**VORGEGEBENER TEXT:**
Schwesig und die Nord-Stream-Stiftung: Es geht um ihre Wahl
Die Ministerpräsidentin lässt sich von Nord Stream 2 eine Stiftung finanzieren - als Bollwerk gegen Sanktionen. Schaden nimmt sie in Kauf. Ein Kommentar.
Wenn sich der Außenminister öffentlich vom Projekt einer deutschen Ministerpräsidentin distanziert, muss die Verstimmung ziemlich groß sein. In Kairo stellte Heiko Maas diese Woche klar, dass die von der Schweriner Landesregierung mit Unterstützung der Linkspartei ins Leben gerufene Stiftung Klima und Umweltschutz von ihm oder anderen Mitgliedern des Bundeskabinetts nicht unterstützt wird. „Es ist eine Entscheidung, die in Mecklenburg-Vorpommern getroffen worden ist“, sagte er: „Die Stiftung ist keine Entscheidung der Bundesregierung.“
Man kann die Intervention von Maas auch so lesen: Die von Nord Stream 2, der Tochter des russischen Staatskonzerns Gazprom, mit 20 Millionen Euro ausgestattete Stiftung ist nicht im außenpolitischen Interesse der Bundesrepublik, der Chefdiplomat sieht sie als Störfall. Das ist umso bemerkenswerter, als Maas und Mecklenburg-Vorpommerns Ministerpräsidentin Manuela Schwesig der gleichen Partei angehören – der SPD. Die Sozialdemokraten gelten seit den Zeiten von Wladimir Putins Freund Gerhard Schröder als eifrigste Förderer des Gas-Geschäfts zwischen Russland und Deutschland. Dagegen verurteile Grüne und Teile der Union es als Finanzierungsprogramm für ein autokratisches System und dessen zerstörerische Interventionen in der Ukraine oder in Syrien.

**ANFORDERUNGEN DER ÜBUNG:**
**A)** Zitieren Sie aus dem Kommentar zur Nord-Stream-Stiftung wortgetreu den Abschnitt, der bei den Worten „Schwesig und die“ beginnt und nach den Worten „Kauf. Ein Kommentar.“ endet.
**B)** Schreiben Sie den Kommentar zur Nord-Stream-Stiftung im Anschluss an seinen letzten Satz weiter.
Die anschließende Liste wird nicht benötigt.

**ERFASSTE DATEN:**

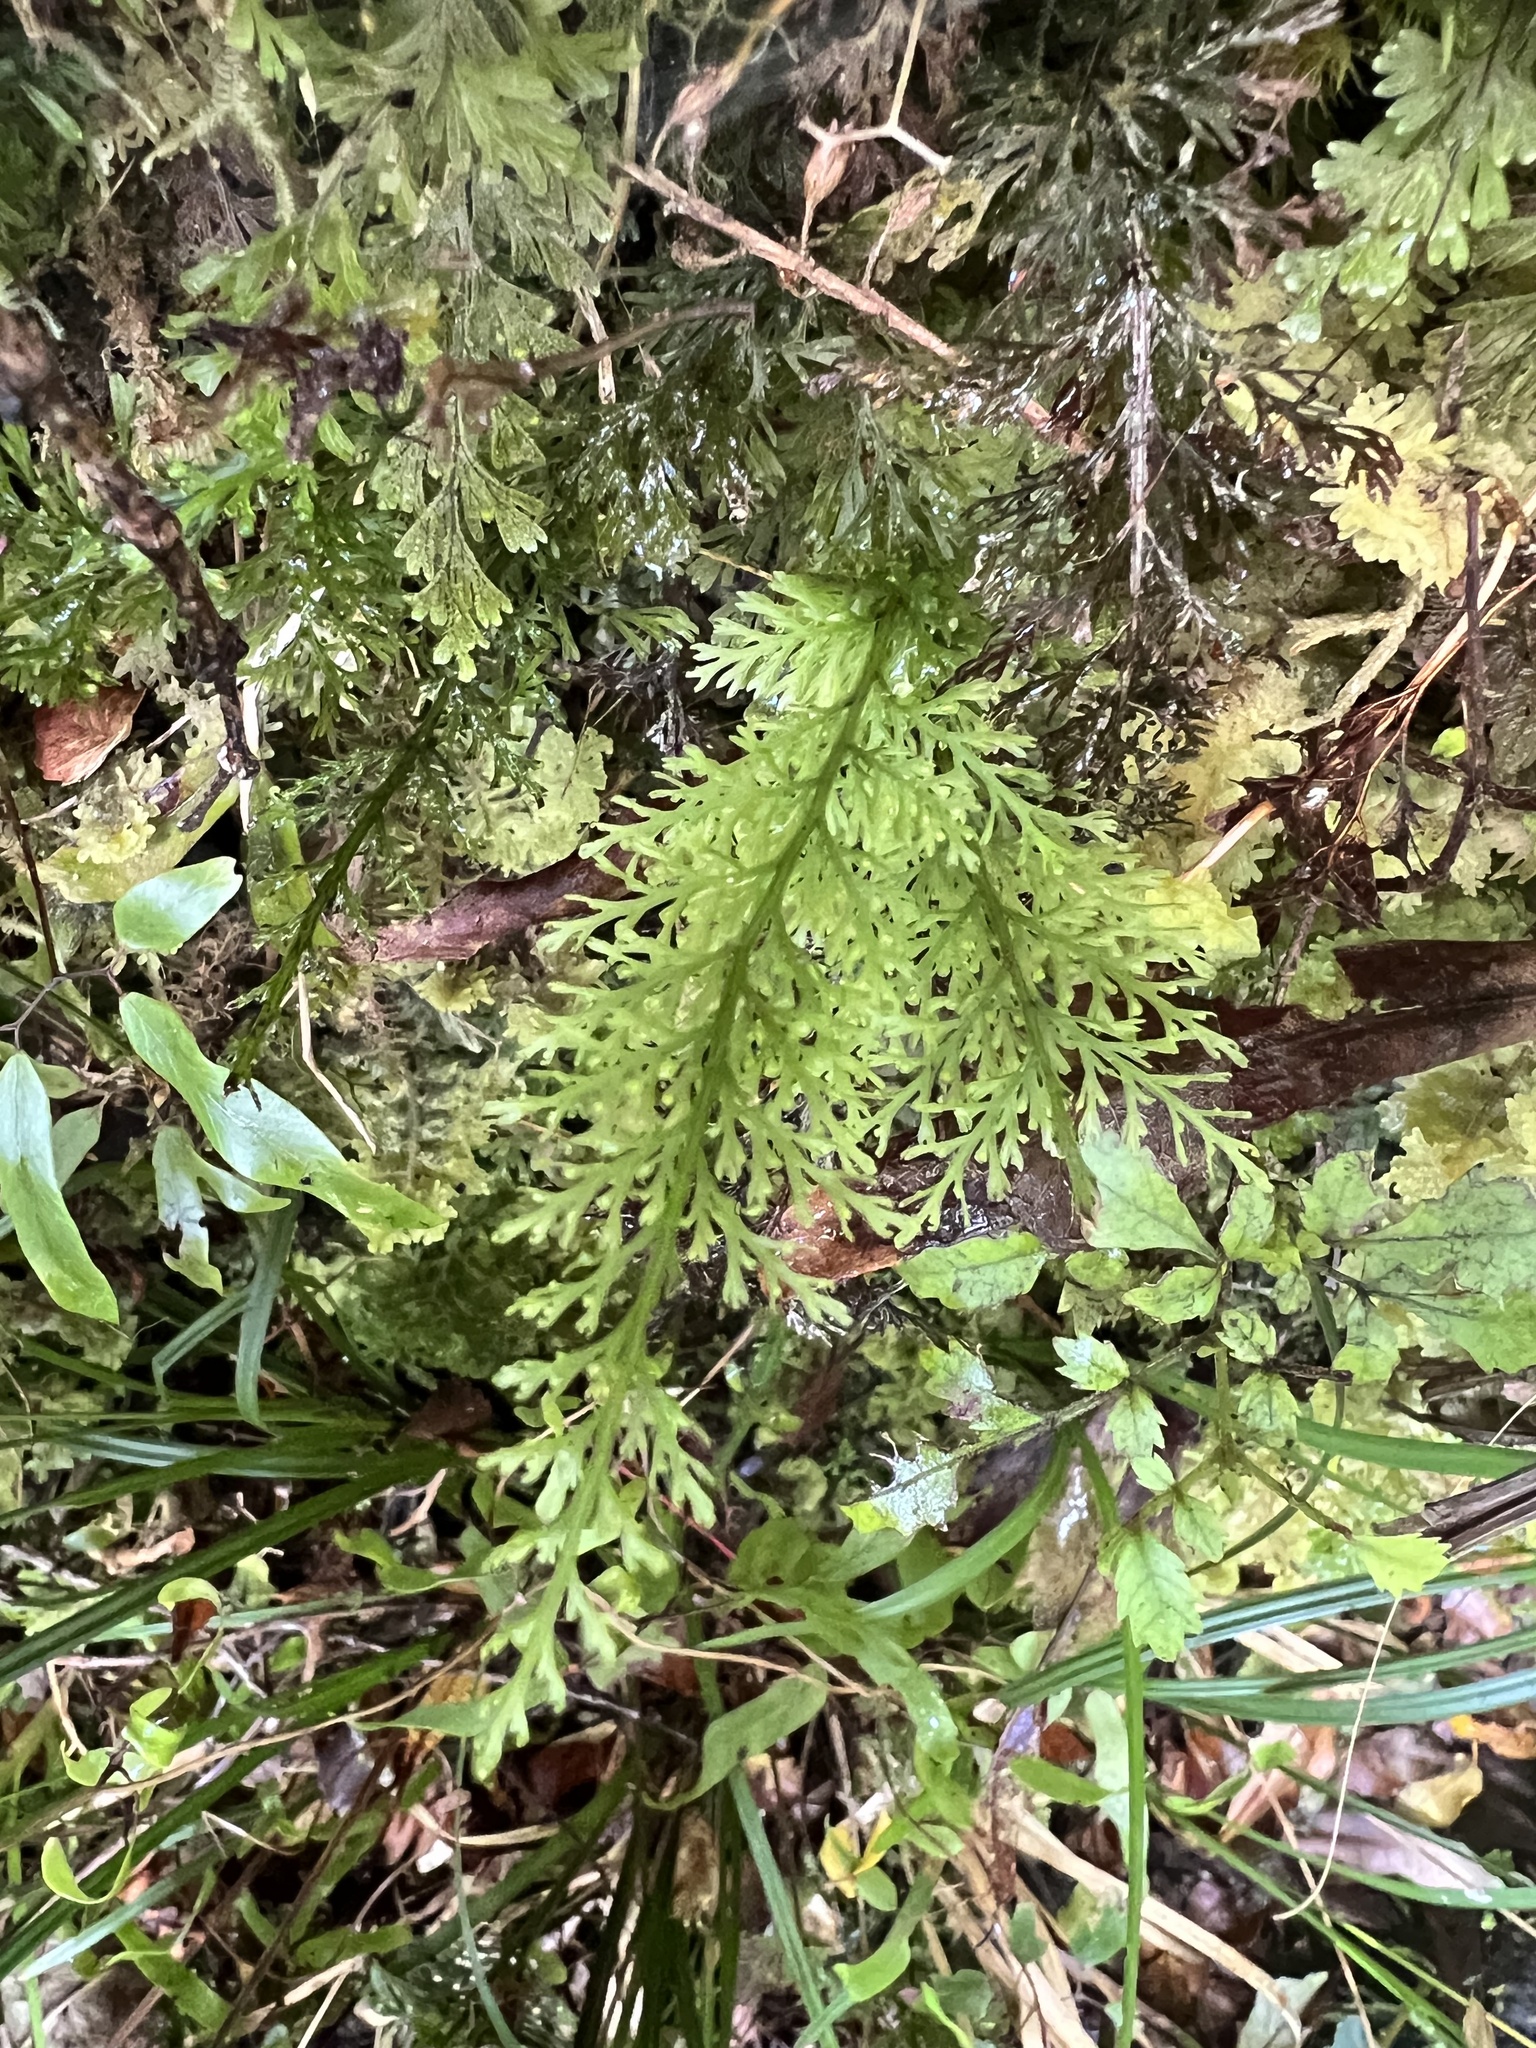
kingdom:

**ANTWORTEN JE AUFGABE:**
**A)**
Schwesig und die Nord-Stream-Stiftung: Es geht um ihre Wahl
Die Ministerpräsidentin lässt sich von Nord Stream 2 eine Stiftung finanzieren - als Bollwerk gegen Sanktionen. Schaden nimmt sie in Kauf. Ein Kommentar.

**B)**
Nun weiß der Außenminister auch, dass sich die SPD-Ministerpräsidentin aus Schwerin im Herbst einer Landtagswahl stellen muss. Aber ihm ist es offenbar wichtiger, Schaden von der deutschen Außenpolitik abzuwenden. Der abgewählte US-Präsident Donald Trump hatte versucht, den Fertigbau der Nord-Stream-Pipeline mit massiven Sanktionen zu verhindern, gegen die sich die Bundesregierung wehrte. Sein Nachfolger Joe Biden ist ebenfalls ein Gegner des Projekts. Doch noch besteht Hoffnung, sich mit der neuen US-Regierung zu einigen. Wer noch vor Bidens Amtseinführung eine Stiftung gründet, die in Wirklichkeit dem Zweck dient, Nordstream 2 vor Sanktionen zu schützen, spricht ihm offen das Misstrauen aus.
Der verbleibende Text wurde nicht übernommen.